● **WORK ORDER**
Copy the lines word for word, starting with the first line and ending with the line containing "Asuransi kesehatan sendiri", with both of those lines included.

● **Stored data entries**
<<<<

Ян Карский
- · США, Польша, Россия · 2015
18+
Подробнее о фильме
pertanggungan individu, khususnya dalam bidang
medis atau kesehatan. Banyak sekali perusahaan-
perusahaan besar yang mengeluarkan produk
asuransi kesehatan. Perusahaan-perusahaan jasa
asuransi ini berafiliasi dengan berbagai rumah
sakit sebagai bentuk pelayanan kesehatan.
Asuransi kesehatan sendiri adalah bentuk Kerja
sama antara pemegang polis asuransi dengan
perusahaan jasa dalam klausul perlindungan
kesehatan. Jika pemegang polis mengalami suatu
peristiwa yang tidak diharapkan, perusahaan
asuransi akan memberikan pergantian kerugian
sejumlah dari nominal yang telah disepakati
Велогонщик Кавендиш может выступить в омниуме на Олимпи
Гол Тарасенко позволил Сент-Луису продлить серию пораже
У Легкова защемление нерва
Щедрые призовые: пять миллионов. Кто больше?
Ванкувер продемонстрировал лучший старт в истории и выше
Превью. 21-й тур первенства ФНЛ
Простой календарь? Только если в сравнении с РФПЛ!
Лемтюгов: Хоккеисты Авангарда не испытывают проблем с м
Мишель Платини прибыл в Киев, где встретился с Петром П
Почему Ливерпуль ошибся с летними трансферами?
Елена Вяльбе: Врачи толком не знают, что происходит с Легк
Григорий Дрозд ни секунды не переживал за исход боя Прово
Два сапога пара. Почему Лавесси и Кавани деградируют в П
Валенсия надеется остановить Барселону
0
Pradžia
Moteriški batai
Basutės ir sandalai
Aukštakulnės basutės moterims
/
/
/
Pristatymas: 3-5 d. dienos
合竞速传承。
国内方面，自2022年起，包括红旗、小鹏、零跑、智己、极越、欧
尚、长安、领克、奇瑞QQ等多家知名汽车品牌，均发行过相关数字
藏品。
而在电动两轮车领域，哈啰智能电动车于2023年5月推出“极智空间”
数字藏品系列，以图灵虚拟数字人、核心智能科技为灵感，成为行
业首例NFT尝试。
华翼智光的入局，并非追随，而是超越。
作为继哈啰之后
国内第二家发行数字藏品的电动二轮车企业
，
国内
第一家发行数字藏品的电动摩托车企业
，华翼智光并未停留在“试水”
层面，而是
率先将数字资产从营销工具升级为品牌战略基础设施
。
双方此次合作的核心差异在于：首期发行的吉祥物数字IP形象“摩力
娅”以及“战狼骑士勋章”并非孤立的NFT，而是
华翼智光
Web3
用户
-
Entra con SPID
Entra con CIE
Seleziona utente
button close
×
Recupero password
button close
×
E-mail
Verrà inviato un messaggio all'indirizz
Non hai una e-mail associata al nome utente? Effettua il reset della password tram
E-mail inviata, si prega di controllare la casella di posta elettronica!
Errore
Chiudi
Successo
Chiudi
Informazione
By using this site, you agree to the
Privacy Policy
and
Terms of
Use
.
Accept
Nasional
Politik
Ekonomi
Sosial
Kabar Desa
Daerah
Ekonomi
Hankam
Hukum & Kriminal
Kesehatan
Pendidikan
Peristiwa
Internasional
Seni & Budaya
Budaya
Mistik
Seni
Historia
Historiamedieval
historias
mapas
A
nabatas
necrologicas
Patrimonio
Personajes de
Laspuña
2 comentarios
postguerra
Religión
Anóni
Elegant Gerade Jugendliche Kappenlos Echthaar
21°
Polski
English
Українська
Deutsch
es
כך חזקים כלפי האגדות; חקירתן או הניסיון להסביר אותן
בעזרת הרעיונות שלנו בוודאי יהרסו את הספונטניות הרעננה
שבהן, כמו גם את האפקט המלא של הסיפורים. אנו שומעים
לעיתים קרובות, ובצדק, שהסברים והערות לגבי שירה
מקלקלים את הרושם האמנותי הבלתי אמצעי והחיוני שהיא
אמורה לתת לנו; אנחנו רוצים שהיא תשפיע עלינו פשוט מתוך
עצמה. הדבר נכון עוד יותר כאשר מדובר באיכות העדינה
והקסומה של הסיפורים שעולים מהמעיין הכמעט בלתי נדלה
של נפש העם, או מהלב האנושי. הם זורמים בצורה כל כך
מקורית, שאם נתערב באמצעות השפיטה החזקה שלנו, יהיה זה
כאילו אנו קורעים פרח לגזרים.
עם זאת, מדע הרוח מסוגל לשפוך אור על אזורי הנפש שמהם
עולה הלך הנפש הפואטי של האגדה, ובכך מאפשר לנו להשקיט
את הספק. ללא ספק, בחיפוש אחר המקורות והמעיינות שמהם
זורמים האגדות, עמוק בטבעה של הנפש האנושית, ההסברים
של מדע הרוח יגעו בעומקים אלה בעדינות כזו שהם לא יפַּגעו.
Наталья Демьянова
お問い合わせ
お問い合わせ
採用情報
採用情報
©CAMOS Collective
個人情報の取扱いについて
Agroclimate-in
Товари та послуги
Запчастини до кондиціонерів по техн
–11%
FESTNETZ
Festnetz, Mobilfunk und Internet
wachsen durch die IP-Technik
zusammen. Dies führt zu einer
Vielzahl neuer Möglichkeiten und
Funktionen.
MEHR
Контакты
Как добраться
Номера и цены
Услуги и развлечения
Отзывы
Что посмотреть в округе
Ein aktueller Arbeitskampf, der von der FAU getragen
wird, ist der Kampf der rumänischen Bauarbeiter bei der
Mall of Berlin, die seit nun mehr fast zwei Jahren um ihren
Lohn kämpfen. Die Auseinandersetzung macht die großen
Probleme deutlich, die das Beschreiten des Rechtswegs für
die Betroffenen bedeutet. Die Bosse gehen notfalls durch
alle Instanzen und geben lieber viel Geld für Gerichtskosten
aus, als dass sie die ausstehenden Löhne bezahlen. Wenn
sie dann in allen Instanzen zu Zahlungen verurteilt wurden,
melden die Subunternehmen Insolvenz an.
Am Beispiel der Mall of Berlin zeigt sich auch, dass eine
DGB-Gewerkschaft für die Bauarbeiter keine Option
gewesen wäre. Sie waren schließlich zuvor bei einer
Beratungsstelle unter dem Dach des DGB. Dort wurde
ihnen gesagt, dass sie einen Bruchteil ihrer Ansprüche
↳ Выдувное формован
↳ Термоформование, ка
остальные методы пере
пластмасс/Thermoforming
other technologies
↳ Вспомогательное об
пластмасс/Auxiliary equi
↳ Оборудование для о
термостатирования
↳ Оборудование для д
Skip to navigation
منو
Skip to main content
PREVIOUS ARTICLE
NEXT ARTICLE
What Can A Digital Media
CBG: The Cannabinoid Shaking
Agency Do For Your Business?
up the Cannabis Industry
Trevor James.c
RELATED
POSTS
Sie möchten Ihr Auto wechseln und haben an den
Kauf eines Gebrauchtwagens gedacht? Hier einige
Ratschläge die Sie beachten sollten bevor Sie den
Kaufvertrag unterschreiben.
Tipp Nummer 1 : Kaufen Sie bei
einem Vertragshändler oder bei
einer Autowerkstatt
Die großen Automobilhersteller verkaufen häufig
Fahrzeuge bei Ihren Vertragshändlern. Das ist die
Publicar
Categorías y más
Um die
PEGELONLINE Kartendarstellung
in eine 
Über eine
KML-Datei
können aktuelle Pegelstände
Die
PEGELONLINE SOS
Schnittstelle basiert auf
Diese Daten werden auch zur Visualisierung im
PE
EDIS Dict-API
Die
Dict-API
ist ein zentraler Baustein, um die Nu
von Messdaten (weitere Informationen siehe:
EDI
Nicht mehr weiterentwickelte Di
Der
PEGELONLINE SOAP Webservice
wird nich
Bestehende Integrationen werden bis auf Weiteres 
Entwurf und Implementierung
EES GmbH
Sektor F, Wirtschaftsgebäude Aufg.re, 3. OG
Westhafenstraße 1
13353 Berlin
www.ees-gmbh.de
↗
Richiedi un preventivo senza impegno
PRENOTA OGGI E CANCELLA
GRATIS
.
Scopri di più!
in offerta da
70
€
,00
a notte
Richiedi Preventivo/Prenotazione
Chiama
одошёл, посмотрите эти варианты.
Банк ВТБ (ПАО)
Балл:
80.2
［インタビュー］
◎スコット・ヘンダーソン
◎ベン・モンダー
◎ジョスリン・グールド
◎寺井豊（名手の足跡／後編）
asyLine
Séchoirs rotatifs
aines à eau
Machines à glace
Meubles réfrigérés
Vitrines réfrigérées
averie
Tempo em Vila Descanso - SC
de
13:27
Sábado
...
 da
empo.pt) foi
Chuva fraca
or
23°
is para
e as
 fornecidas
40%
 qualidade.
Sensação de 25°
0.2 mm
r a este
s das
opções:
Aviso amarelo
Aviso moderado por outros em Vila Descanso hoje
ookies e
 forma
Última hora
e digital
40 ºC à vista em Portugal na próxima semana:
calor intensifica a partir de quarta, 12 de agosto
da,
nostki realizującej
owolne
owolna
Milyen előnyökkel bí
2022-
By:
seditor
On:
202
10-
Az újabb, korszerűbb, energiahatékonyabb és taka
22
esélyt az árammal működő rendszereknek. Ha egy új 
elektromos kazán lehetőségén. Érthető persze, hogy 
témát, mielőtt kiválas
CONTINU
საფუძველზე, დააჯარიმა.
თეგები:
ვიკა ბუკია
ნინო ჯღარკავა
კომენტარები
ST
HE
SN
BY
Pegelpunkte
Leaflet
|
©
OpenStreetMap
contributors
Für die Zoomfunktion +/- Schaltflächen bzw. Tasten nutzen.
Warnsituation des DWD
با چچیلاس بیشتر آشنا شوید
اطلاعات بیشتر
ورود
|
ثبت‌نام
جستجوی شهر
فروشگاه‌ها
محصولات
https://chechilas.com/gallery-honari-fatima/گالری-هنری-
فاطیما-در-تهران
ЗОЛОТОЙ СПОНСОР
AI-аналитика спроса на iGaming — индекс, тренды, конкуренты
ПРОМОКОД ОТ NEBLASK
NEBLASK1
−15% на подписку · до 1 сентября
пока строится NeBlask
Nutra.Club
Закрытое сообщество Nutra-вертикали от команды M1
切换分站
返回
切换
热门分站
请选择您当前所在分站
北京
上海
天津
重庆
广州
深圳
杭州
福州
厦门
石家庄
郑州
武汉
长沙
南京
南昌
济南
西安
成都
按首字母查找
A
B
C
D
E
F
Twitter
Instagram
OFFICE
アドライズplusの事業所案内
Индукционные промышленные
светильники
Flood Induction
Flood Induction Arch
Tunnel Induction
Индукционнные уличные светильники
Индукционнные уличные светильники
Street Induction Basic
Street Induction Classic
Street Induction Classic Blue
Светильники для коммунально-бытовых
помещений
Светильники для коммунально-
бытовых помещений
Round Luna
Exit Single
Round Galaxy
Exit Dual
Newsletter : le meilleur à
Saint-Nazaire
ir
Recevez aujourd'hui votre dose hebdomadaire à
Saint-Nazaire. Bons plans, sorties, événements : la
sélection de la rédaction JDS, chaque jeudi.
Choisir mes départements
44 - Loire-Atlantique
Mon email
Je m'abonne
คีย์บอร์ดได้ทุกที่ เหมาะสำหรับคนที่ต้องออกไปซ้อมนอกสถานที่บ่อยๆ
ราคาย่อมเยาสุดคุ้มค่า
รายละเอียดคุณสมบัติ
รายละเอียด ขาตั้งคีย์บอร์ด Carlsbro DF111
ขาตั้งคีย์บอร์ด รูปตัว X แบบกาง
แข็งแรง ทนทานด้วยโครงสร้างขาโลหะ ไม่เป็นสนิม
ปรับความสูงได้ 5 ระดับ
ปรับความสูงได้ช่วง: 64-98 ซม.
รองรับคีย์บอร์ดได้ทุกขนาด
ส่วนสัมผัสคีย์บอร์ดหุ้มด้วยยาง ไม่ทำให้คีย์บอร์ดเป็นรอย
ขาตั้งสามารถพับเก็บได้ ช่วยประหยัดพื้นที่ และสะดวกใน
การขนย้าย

>>>>

● **OUTPUT**
Ян Карский
- · США, Польша, Россия · 2015
18+
Подробнее о фильме
pertanggungan individu, khususnya dalam bidang
medis atau kesehatan. Banyak sekali perusahaan-
perusahaan besar yang mengeluarkan produk
asuransi kesehatan. Perusahaan-perusahaan jasa
asuransi ini berafiliasi dengan berbagai rumah
sakit sebagai bentuk pelayanan kesehatan.
Asuransi kesehatan sendiri adalah bentuk Kerja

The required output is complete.